No es el caso del crimen organizado (o desorganizado, para el caso). A diferencia de los políticos, a los cárteles no les importa la factura política que representa asesinar a un periodista incómodo. Les tiene sin cuidado ser impopulares.

Al principio este problema se circunscribió al territorio del narco: Sinaloa, Tijuana, Ciudad Juárez, Guadalajara. Pero a medida en que el consumo de droga se fue diseminando en todas las ciudades, la agresión a los periodistas se extendió a todo el territorio. Cada vez es más frecuente que todo reportero que aborda el preocupante tema del narcomenudeo en torno a una escuela suela recibir amenazas anónimas. Informar sobre el aumento en el robo de automóviles o sobre la incompetencia de los judiciales en cualquier ciudad entraña enormes riesgos para el reportero, porque en última instancia está refiriéndose, sin saberlo, a las mismas bandas policiacas que dan protección al narcotráfico.

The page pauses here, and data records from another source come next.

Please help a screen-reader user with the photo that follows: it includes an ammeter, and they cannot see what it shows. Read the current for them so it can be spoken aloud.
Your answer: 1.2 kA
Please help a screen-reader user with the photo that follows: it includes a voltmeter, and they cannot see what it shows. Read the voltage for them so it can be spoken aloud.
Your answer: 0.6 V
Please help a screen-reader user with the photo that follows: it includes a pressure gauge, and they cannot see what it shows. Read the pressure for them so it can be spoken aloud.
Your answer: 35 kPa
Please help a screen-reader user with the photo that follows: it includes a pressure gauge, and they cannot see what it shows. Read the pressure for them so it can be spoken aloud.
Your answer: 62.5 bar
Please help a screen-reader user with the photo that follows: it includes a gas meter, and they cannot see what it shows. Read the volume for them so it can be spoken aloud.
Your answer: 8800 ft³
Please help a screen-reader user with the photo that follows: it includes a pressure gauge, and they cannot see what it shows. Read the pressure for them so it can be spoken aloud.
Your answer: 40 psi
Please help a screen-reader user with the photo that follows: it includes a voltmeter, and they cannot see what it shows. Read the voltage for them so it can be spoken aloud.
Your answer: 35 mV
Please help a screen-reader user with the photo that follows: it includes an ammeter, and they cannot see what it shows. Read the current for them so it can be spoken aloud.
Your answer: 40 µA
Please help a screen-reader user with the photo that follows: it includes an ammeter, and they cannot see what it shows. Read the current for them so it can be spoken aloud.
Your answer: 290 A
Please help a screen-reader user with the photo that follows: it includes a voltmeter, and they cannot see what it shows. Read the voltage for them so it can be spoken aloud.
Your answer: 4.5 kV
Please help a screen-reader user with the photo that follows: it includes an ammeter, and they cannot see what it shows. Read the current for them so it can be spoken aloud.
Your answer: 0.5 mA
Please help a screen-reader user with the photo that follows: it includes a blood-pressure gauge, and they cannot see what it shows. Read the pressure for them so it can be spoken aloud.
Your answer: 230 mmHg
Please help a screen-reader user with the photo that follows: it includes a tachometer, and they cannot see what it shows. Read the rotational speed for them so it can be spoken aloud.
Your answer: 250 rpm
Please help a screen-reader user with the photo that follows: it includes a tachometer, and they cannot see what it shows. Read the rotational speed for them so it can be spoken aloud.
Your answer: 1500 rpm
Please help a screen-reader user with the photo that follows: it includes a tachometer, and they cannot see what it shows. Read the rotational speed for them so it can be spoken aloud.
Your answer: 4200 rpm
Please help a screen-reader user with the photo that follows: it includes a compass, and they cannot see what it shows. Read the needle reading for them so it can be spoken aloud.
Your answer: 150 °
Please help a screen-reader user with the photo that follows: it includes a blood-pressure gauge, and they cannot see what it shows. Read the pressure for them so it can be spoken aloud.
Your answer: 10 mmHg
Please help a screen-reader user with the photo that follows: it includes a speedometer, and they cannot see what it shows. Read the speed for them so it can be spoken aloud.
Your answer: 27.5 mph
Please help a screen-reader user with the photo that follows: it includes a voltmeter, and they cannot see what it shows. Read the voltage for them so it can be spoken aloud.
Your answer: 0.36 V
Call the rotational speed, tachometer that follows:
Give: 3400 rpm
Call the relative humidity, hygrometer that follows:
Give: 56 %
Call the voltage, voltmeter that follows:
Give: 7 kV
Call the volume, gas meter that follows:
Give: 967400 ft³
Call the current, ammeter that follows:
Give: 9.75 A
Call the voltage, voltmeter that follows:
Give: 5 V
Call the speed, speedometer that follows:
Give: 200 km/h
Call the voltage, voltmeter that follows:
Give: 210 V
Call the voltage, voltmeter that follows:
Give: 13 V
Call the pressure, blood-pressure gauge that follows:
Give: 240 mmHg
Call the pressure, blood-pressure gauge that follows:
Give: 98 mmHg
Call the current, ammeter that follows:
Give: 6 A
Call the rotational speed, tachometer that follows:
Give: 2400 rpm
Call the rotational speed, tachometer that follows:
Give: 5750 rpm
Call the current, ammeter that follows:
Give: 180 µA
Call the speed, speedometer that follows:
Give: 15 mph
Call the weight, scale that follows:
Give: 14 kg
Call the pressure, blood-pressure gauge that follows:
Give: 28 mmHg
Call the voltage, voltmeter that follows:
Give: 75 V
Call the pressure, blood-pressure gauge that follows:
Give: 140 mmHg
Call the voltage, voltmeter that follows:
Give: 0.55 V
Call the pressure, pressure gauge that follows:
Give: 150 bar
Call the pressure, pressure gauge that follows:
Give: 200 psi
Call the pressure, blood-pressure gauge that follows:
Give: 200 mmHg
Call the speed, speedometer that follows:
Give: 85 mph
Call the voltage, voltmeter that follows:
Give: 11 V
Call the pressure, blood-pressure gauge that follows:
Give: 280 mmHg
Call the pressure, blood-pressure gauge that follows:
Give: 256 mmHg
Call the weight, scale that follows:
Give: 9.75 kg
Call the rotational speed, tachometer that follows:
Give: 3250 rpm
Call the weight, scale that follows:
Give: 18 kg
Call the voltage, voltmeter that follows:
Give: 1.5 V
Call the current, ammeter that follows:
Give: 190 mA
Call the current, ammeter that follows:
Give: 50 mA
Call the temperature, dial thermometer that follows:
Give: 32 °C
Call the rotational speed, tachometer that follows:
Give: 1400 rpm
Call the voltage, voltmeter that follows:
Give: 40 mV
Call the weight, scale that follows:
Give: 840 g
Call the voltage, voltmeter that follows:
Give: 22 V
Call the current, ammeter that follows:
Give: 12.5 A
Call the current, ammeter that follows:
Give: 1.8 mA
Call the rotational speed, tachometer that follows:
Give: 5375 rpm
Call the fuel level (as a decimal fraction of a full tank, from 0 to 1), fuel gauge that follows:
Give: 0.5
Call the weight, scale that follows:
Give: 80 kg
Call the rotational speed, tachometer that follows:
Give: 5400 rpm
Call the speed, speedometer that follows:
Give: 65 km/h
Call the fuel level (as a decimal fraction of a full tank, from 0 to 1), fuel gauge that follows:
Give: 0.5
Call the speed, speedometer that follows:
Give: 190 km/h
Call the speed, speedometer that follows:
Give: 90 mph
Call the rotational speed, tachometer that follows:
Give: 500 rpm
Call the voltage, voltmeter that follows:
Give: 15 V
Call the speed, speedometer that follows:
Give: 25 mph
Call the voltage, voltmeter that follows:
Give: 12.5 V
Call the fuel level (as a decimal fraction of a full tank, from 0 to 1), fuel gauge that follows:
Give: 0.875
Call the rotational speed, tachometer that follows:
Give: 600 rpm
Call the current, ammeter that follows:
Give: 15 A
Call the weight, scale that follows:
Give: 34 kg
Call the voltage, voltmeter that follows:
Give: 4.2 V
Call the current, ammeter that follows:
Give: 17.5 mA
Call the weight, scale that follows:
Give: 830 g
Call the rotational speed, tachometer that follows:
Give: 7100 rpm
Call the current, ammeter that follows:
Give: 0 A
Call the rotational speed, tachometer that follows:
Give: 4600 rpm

El crimen organizado constituye un poder autónomo que está por encima de la ley y, obviamente, de la prensa. No hay defensa en contra de un sicario que atenta contra un reportero. Después de Colombia, México es el país en que los periodistas enfrentan los mayores riesgos. En los últimos dos años, la cifra de asesinatos y amenazas de muerte ha escalado y no se perciben cambios en este historial sangriento.

En este momento las comisiones de derechos humanos, a nivel federal y estatal, tienen en su poder un cúmulo de denuncias de parte de reporteros por amenazas y ataques procedentes de esta zona oscura. El Estado carece de respuestas y se encuentra totalmente desbordado frente el crimen organizado.

Corremos el riesgo de que la autocensura vuelva a enseñorearse de los espacios informativos. La prensa hará un pobre papel si en aras de su propia protección comienza a silenciar y ocultar problemas sustanciales que atañen a todos, tales como la inseguridad pública, la corrupción policiaca o la drogadicción en nuestras escuelas.

El periodismo mexicano pasa por una extraña paradoja. Por un lado, la democracia le ha otorgado un aparente período de oro pues ha conquistado una libertad política que nunca antes había tenido. Pero del otro, se encuentra bajo una amenaza creciente de parte del crimen organizado capaz de silenciar su voz. En última instancia es un ataque en contra de la sociedad en su conjunto y su derecho a estar informada de los problemas que le atañen. El crimen organizado está consiguiendo lo que el Estado ya no pudo sostener: ejercer la censura en los medios de información.